"Pauline Viardot" Nicole Barry
Il y a quelques semaines, sur Arte, Cecilia Bartoli rendait hommage à la Malibran, par son répertoire et ses souvenirs dispersés entre Paris, Londres ou Naples.
Ce magnifique voyage musical m' a donné envie de relire l'ouvrage de Nicole Barry sur la soeur de Maria Malibran-Garcia, Pauline Viardot-Garcia.
Maria Garcia est la fille aînée de Manuel Garcia, célèbre ténor espagnol, venu confirmer sa gloire à Paris. Elle a treize ans de plus que Pauline née en 1821.
Garcia est un homme séduisant, chanteur, compositeur et professeur. Mais c'est un tyran qui brutalise son fils et sa fille aînée. La jeune Pauline, destinée au piano, est mieux traitée.
En 1825 il décide de partir en Amérique avec sa famille. Il a signé un contrat avec un théâtre de New York. A leur arrivée ils jouent le "Barbier de Séville", le fils Manuel est Figaro, Maria joue Rosine, Garcia est Almaviva et son épouse Berta. Pauline n'a que quatre ans, mais elle chante déjà et apprend le solfège. Elle veut être sur scène, son père lui crée un petit rôle qu'il ajoute au "Don Juan" de Mozart.
Maria, quant à elle, a un succès foudroyant. Elle nargue son père qui devient de plus en plus sombre. Pour lui échapper elle s'enfuit avec un banquier du nom de Malibran. Le 23 mars 1826 ils sont mariés.
Garcia a perdu sa diva. Le banquier promet de payer un dédit pour le dédommager. Ils le croient riche, il ne voulait que la dot! C'est Maria, de retour à Paris, qui paiera la dette. Le mariage est un échec.
Mais Maria est en train de devenir LA Malibran. Elle est belle, sa technique est éblouissante, elle émeut le public dans ses créations de Rossini. Son succès est immense. Son mariage annulé, elle épouse Charles de Bériot et aura deux enfants. Mais suite à une chute de cheval, elle décède à vingt huit ans.
Pauline Garcia, qui devait être concertiste, prend la relève. A quinze ans, elle a Liszt comme professeur, elle en est amoureuse. L'auteur nous dit qu'elle est aussi laide que sa soeur était belle. Mais toute sa vie elle sera aimée, son génie sublime sa laideur.
Elle va devenir une des plus grandes cantatrices de son temps. Acclamée à Londres, Berlin, Saint Petersbourg, elle aura du mal à s'imposer à Paris pour des raisons politiques. Son mari et elle sont républicains, et Pauline est une grande amie de George Sand qui la protège depuis ses débuts et la fait épouser Louis Viardot. Elle en fait son héroïne dans Consuelo.

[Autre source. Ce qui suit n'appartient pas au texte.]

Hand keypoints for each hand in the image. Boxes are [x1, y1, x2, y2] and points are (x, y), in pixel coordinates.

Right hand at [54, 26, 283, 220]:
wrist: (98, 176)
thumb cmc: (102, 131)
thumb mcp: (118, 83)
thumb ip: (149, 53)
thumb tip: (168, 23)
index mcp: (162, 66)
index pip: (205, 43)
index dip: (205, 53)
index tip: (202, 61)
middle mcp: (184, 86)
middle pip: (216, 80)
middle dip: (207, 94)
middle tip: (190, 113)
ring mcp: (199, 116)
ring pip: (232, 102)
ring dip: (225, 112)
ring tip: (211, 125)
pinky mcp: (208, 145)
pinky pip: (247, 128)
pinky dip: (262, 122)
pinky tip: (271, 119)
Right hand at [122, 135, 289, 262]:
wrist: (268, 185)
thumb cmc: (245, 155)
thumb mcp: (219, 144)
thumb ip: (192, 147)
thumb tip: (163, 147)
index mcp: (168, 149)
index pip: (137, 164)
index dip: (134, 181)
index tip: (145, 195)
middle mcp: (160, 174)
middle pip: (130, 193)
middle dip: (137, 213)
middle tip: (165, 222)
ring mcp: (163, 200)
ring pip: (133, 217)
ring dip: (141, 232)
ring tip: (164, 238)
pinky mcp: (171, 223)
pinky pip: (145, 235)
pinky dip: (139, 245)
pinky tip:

Très cultivée, parlant plusieurs langues, elle s'intéresse aux chants populaires en particulier espagnols, c'est elle qui sauve "A la claire fontaine" de l'oubli.
En 1843 lors de sa première tournée à Saint Petersbourg, elle rencontre Tourgueniev. L'écrivain sera amoureux d'elle durant quarante ans, fera de nombreux séjours dans sa propriété et quittera définitivement la Russie pour finir ses jours à Bougival. Elle abandonne la scène dans les années 60, s'installe avec sa famille à Bade, où elle donne des concerts et des leçons. Elle devient vite la "reine" de la station, au grand dépit de Clara Schumann qui y demeure aussi, car Pauline est une très bonne pianiste. Tourgueniev les rejoint. La guerre de 70 mettra fin à ces beaux jours.
Après un court exil en Angleterre, ils rentrent à Paris où la république vient d'être proclamée. Pauline Viardot connait une seconde période de gloire, elle redonne des concerts et impose Massenet. Elle devient pour un temps professeur au Conservatoire. Tourgueniev achète une propriété à Bougival, la maison principale est occupée par la famille Viardot, un chalet nouvellement construit la demeure de l'écrivain. Il deviendra le musée Tourgueniev.
Pauline Viardot décède en 1910.
Maria Malibran et Pauline Viardot furent deux artistes exceptionnelles. La première est morte trop jeune. La seconde a traversé le XIX ème siècle en compagnie de Sand, Musset, Tourgueniev, Rossini, Gounod, Berlioz et autres grands. Mais Nicole Barry finit son livre par cette phrase: [à sa mort] "Sur l'une des plus grandes dames du XIX è siècle, vient de tomber la longue nuit de l'oubli."